The issue before the Court is the effect of the reinspection report;
specifically, the Court must determine whether a landlord can be found in
violation of §1242.4 if the property passes reinspection, but the violation has
not truly been cured. The Code itself is
not clear on this issue, and neither party cites authority on the issue. The Court has reviewed the Code Annotated,
and did not find authority on the issue there either.

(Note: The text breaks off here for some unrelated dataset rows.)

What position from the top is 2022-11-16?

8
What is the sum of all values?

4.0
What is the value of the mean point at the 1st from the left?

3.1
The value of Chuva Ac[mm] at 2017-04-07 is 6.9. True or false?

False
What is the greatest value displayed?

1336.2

The Court is inclined to find that
the evidence presented at trial was sufficient for a jury to find cockroach infestation
and ongoing plumbing problems justified nonpayment of rent during the subject
period, and also that the infestation and plumbing problems remained ongoing at
the conclusion of the trial such that an OSC re: remediation was
necessary. This shows that the problems resulted
in a citation, that the problems were not remedied within 35 days, that the
problems were ongoing when the notice to quit and UD proceedings were initiated,
and that the problems were not the fault of the tenant. The Court is particularly swayed by the fact
that the original inspection report makes clear that the obligation to fumigate
is an ongoing one, not one that can be cured by hiring someone to fumigate a
single time. The Court is therefore inclined
to award attorneys’ fees.
d. Amount
of Fees
The final issue is the amount of
fees to be awarded. Defendant seeks to recover
$13,790 in fees, which amount is supported by the Declaration of Counsel,
Jonathan Segura, who bills at the reasonable rate of $350/hour and provides
detailed billing records of the 39.4 hours he spent working on this case. Plaintiff does not meaningfully dispute the
reasonableness of the fees requested by way of opposition, and therefore the
request is granted in full.
e. Conclusion
Defendant’s motion for attorneys’
fees is granted. Plaintiff is ordered to
pay $13,790 in attorneys’ fees to Defendant.

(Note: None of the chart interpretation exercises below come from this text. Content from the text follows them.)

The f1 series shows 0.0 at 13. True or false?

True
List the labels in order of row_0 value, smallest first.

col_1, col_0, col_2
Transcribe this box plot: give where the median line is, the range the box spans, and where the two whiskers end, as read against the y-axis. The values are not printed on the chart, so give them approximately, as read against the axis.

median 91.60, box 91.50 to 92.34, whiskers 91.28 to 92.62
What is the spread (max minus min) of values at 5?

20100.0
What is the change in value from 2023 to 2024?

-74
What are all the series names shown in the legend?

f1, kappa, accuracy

Defendant is ordered to give notice.
Parties who intend to submit
on this tentative must send an email to the court at gdcdepts27@lacourt.org indicating intention to submit on the tentative as
directed by the instructions provided on the court website at www.lacourt.org. If the department
does not receive an email indicating the parties are submitting on the tentative
and there are no appearances at the hearing, the motion may be placed off calendar. If a party submits on the tentative, the
party’s email must include the case number and must identify the party submitting
on the tentative. If any party does not submit on the tentative, the party
should make arrangements to appear remotely at the hearing on this matter.